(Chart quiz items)
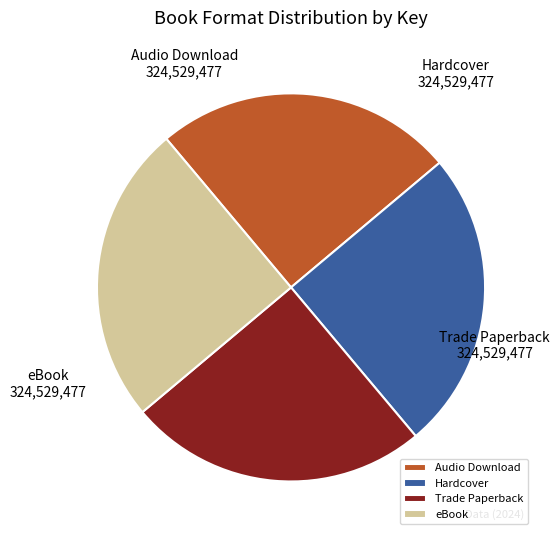

Is it true that eBook is 25% of the pie?

True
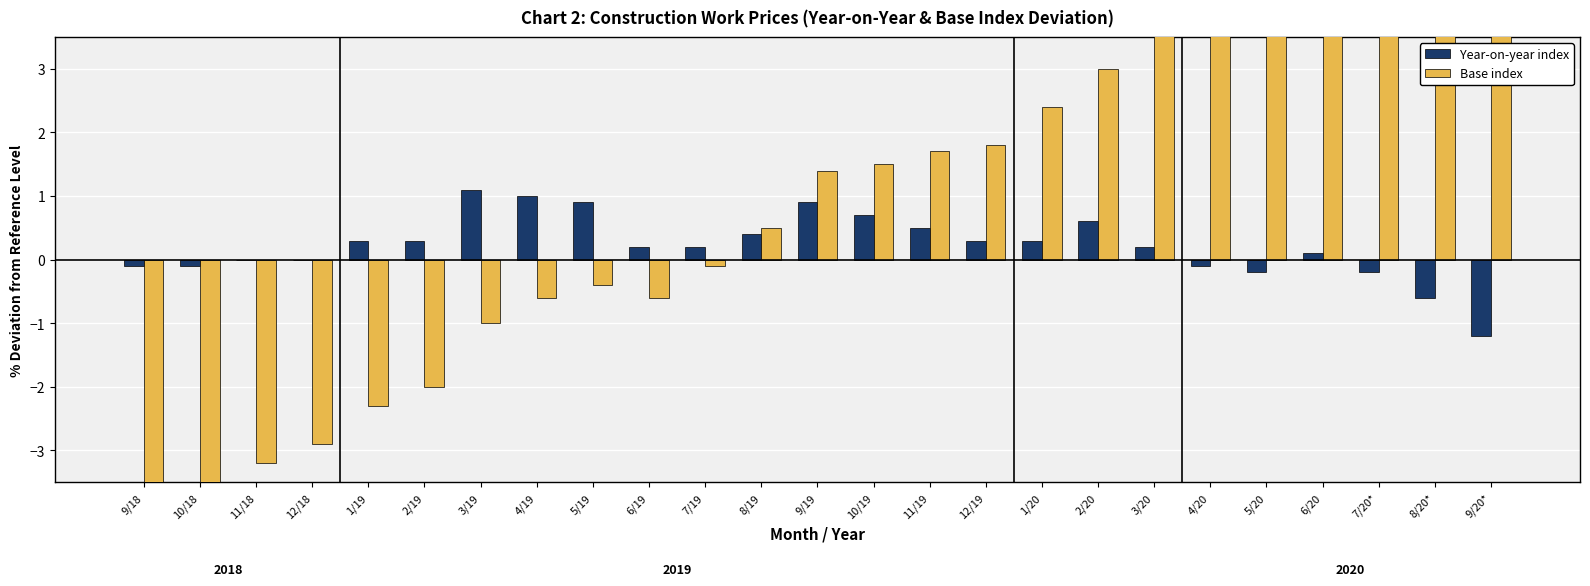

What is the label of the 8th bar from the right?

2/20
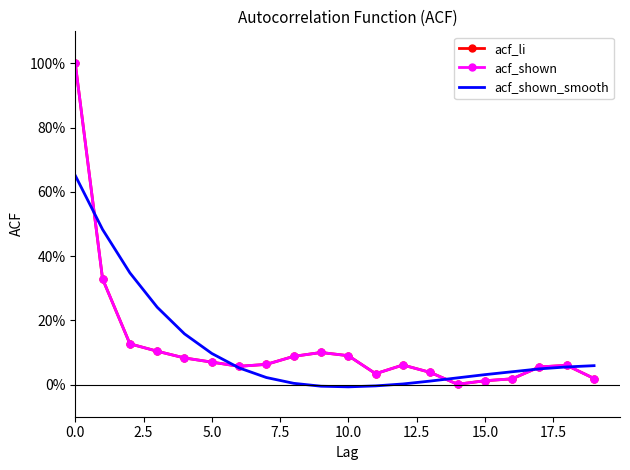

What is the highest value of the acf_shown_smooth series?

0.7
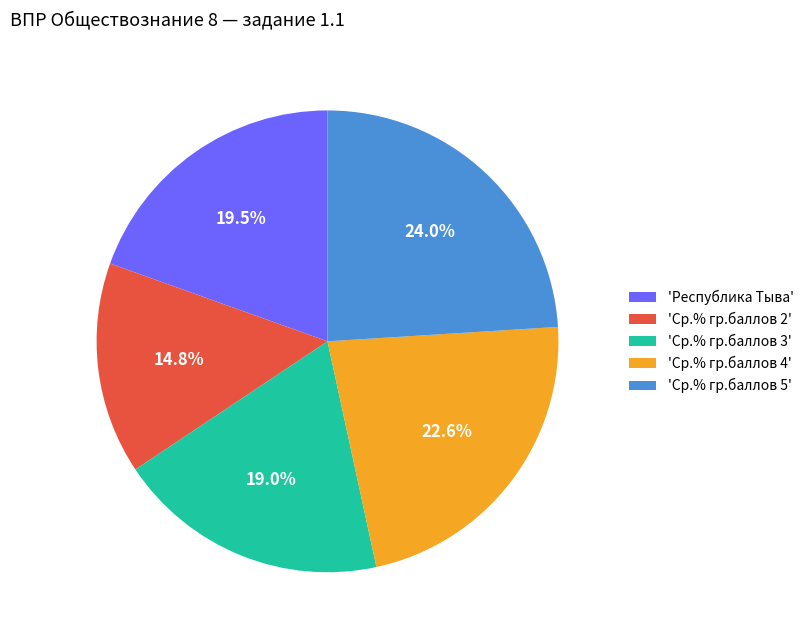

Count the number of slices in the pie.

5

Your goal:
Update the data above by replacing every "pie" with "circle graph" and keeping all else unchanged. Leave the pictures out of your answer.

Problem solution:
Is it true that eBook is 25% of the circle graph?

True

What is the label of the 8th bar from the right?

2/20

What is the highest value of the acf_shown_smooth series?

0.7

Count the number of slices in the circle graph.

5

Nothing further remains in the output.